MAJELIS KEHORMATAN MAHKAMAH KONSTITUSI

 

 

Pasal 4

 

(1) Susunan dan Kedudukan.

 

a. Majelis Kehormatan Mahkamah Konstitusi bersifat ad hoc, terdiri atas 3

(tiga) orang Hakim Konstitusi yang dibentuk oleh Mahkamah Konstitusi.

 

b. Dalam hal Hakim Konstitusi yang diduga melakukan pelanggaran  diancam dengan sanksi pemberhentian, Majelis Kehormatan terdiri atas 2 (dua) orang Hakim Konstitusi ditambah seorang mantan Hakim Agung Mahkamah Agung, seorang praktisi hukum senior, dan seorang guru besar ilmu hukum.

 

c.

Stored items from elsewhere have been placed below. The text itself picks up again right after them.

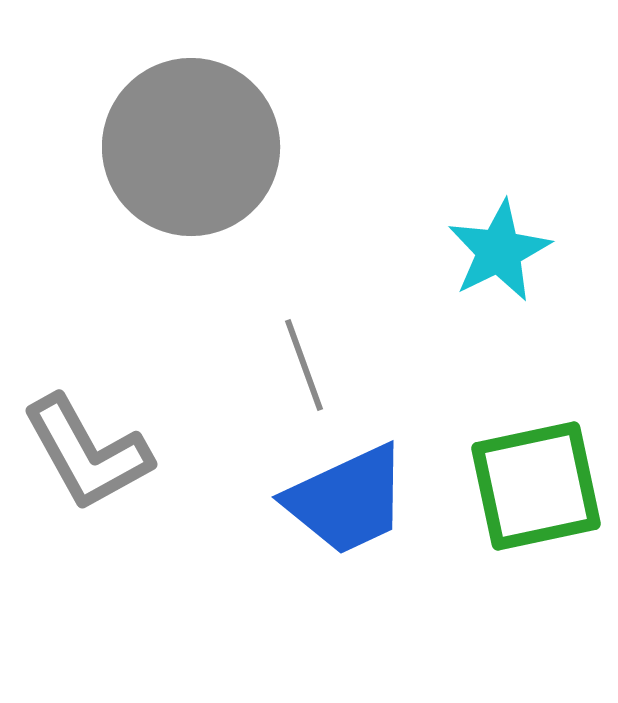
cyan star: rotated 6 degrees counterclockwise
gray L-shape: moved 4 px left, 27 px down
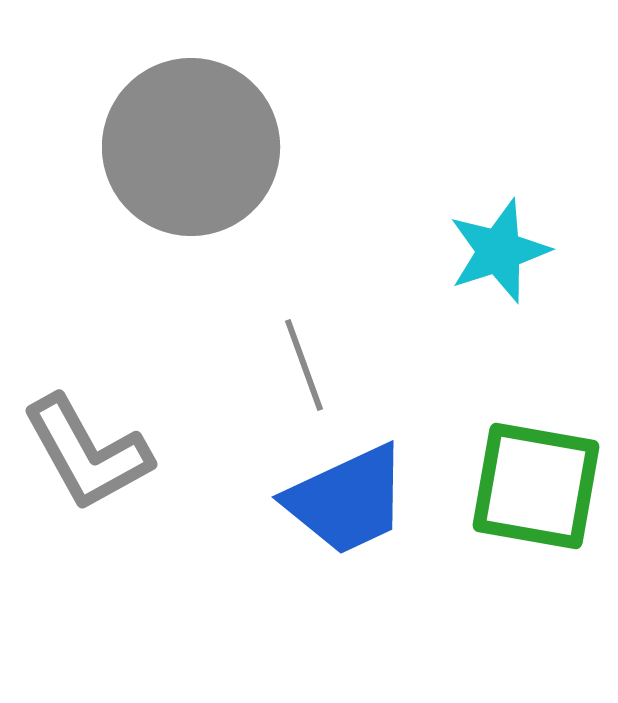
cyan star: rotated 8 degrees clockwise
green square: rotated 22 degrees clockwise
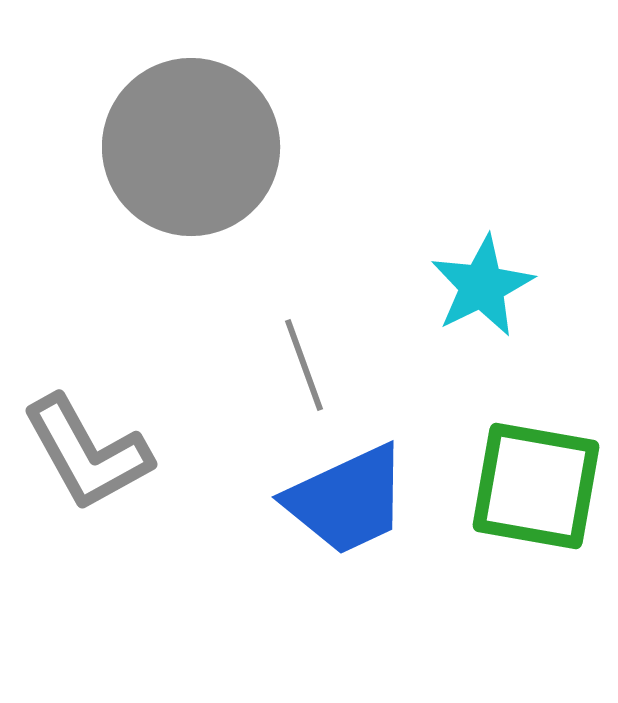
cyan star: moved 17 px left, 35 px down; rotated 8 degrees counterclockwise
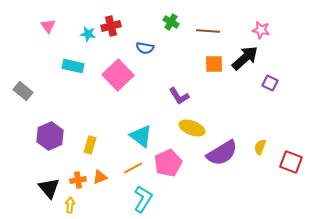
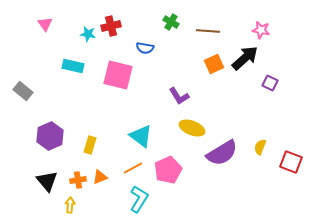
pink triangle: moved 3 px left, 2 px up
orange square: rotated 24 degrees counterclockwise
pink square: rotated 32 degrees counterclockwise
pink pentagon: moved 7 px down
black triangle: moved 2 px left, 7 px up
cyan L-shape: moved 4 px left
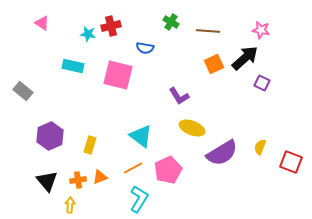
pink triangle: moved 3 px left, 1 px up; rotated 21 degrees counterclockwise
purple square: moved 8 px left
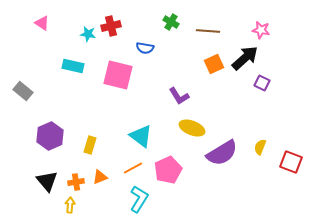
orange cross: moved 2 px left, 2 px down
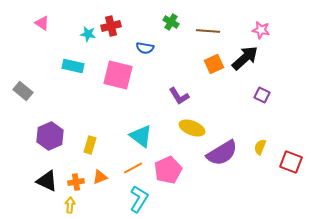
purple square: moved 12 px down
black triangle: rotated 25 degrees counterclockwise
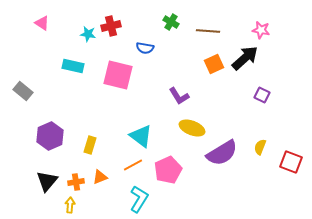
orange line: moved 3 px up
black triangle: rotated 45 degrees clockwise
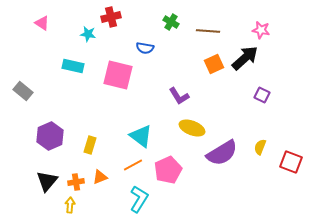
red cross: moved 9 px up
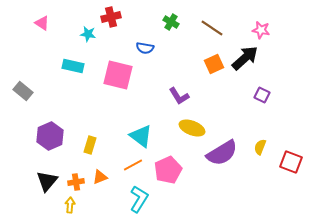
brown line: moved 4 px right, 3 px up; rotated 30 degrees clockwise
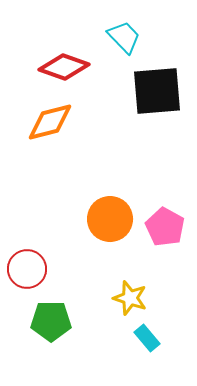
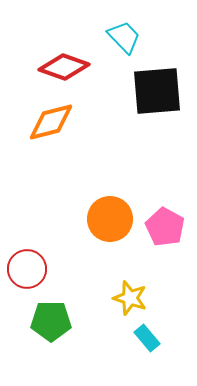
orange diamond: moved 1 px right
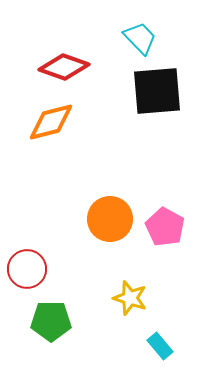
cyan trapezoid: moved 16 px right, 1 px down
cyan rectangle: moved 13 px right, 8 px down
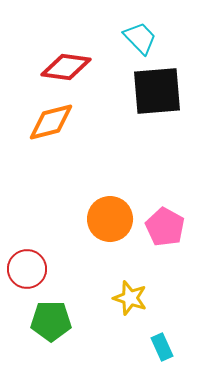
red diamond: moved 2 px right; rotated 12 degrees counterclockwise
cyan rectangle: moved 2 px right, 1 px down; rotated 16 degrees clockwise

Hakim Konstitusi sebagaimana dimaksud dalam butir a dan b tersebut di

atas dipilih dari dan oleh Hakim Konstitusi dalam Rapat Pleno

Mahkamah Konstitusi.

 

d. Anggota tambahan Majelis Kehormatan sebagaimana dimaksud dalam

butir b dicalonkan oleh Hakim Konstitusi dan dipilih oleh Rapat Pleno

Mahkamah Konstitusi setelah memberi kesempatan kepada masyarakat

untuk mengajukan usul dan saran mengenai para calon Anggota

Tamabahan Majelis Kehormatan Mahkamah Konstitusi.

 

e. Ketua Majelis Kehormatan Mahkamah Konstitusi dipilih oleh Anggota

Majelis Kehormatan Mahkamah Konstitusi dari unsur Hakim Konstitusi.

 

(2) Tugas.

 

a. Majelis Kehormatan bertugas menegakkan Kode Etik dan Pedoman

Tingkah Laku Hakim Konstitusi.

b. Mencari dan mengumpulkan informasi atau keterangan dari pihak-pihak

yang berkaitan atau yang berkepentingan dengan dugaan pelanggaran  yang dilakukan oleh Hakim Konstitusi.

 

c.

Memeriksa dan memutuskan tindakan yang akan direkomendasikan  kepada Pimpinan Mahkamah Konstitusi.

 

(3) Pemeriksaan.

 

Pemeriksaan Majelis Kehormatan dilakukan secara tertutup.

 

 4)Pembelaan.

 

Setelah dilakukan pemeriksaan, Hakim Konstitusi yang diduga melakukan

pelanggaran diberi kesempatan untuk membela diri.

 

 (5)Putusan.

 

a. Sebelum putusan diambil setiap anggota Majelis

Kehormatan wajib memberi pendapatnya.

b. Putusan sejauh mungkin diambil melalui

musyawarah untuk mencapai mufakat.

c. Apabila mufakat tidak tercapai, putusan diambil

dengan suara terbanyak melalui pemungutan

suara.

d. Putusan berisi :

1) pernyataan bahwa hakim yang diduga melakukan pelanggaran

terbukti bersalah atau terbukti tidak bersalah, dan

 

2) rekomendasi agar hakim yang diduga melakukan pelanggaran :

a) dijatuhi hukuman berupa teguran, pemberhentian sementara atau

pemberhentian tetap dalam hal terbukti bersalah, atau

 

b) direhabilitasi dalam hal terbukti tidak bersalah.

 

BAB V

KETENTUAN LAIN-LAIN

 

Pasal 5

 

Hal-hal yang belum diatur dalam peraturan ini, diatur lebih lanjut oleh Mahkamah Konstitusi.

 

 

BAB VI

KETENTUAN PENUTUP

 

Pasal 6

 

Peraturan ini mulai berlaku sejak tanggal ditetapkan di Jakarta

Pada tanggal 24 September 2003

MAHKAMAH KONSTITUSI REPUBLIK INDONESIA

 

 

Prof. Dr. Jimly Asshiddiqie, S.H.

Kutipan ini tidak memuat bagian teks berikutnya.